The US dollar index increased against most other major currencies as investors meditated on the country's better-than-expected jobs report.
In late New York trading on Friday, the euro was down to $1.1663 from $1.1691 in the previous session, and the British pound increased to $1.3345 from $1.3290 in the previous session, Xinhua news agency reported.
The Australian dollar rose to $0.7570 from $0.7566.
The US dollar bought 109.53 Japanese yen, higher than 108.68 Japanese yen of the previous session. The US dollar was up to 0.9887 Swiss franc from 0.9849 Swiss franc, and it increased to 1.2969 Canadian dollars from 1.2958 Canadian dollars.
US total nonfarm payroll employment increased by 223,000 in May, much higher than economists' estimate of 188,000, and the unemployment rate edged down to 3.8 per cent, the Labor Department said on Friday.
In May, average hourly earnings for all employees on private nonfarm payrolls rose by 8 cents to $26.92. Over the year, average hourly earnings have increased by 71 cents, or 2.7 per cent, according to the department.
"At 3.8 per cent, the unemployment rate is now at its 2000 cycle low.
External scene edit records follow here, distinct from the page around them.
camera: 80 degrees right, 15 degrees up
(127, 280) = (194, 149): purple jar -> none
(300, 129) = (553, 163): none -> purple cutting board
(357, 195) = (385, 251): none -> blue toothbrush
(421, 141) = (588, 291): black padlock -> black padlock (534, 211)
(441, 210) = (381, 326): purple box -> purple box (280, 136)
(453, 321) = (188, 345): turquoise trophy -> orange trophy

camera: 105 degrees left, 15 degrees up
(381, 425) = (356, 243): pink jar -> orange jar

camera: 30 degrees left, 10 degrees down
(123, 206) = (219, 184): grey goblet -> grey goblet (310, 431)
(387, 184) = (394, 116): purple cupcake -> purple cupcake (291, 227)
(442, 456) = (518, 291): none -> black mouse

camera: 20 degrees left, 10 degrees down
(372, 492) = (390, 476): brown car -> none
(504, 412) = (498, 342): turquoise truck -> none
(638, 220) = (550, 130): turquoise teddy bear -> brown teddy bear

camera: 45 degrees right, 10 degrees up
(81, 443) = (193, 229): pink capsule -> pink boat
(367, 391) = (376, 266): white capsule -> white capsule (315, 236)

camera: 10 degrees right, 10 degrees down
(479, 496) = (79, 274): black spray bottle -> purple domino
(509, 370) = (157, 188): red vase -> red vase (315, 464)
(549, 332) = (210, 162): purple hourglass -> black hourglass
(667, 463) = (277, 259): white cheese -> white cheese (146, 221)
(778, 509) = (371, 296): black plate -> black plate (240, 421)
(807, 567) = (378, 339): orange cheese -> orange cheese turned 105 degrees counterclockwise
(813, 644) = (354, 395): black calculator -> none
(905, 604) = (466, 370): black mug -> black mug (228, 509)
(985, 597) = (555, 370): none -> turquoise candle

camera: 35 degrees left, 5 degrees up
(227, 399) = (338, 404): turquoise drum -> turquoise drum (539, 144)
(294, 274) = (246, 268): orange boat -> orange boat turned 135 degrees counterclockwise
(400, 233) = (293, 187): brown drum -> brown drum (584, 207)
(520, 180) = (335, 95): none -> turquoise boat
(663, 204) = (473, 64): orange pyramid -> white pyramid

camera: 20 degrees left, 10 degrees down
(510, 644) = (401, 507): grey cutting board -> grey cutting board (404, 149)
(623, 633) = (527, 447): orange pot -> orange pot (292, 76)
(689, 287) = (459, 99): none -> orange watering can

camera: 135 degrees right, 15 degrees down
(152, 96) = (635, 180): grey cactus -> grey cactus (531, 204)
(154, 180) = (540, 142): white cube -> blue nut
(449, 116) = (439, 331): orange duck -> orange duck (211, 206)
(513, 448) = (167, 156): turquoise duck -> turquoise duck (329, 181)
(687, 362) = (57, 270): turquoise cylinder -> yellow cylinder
If it falls any more, we'll have to go back 50-60 years to find a comparable level of employment health," said Chris Low, chief economist at FTN Financial, in a note.
Economic activity in the manufacturing sector expanded in May, and the overall economy grew for the 109th consecutive month, according to the latest report released by the Institute for Supply Management (ISM).
The manufacturing index, also known as the purchasing managers' index (PMI), registered 58.7 per cent, an increase of 1.4 percentage points from the April reading of 57.3 per cent.
The dollar index, which measures the greenback against six major peers, rose 0.24 per cent at 94.203 in late trading.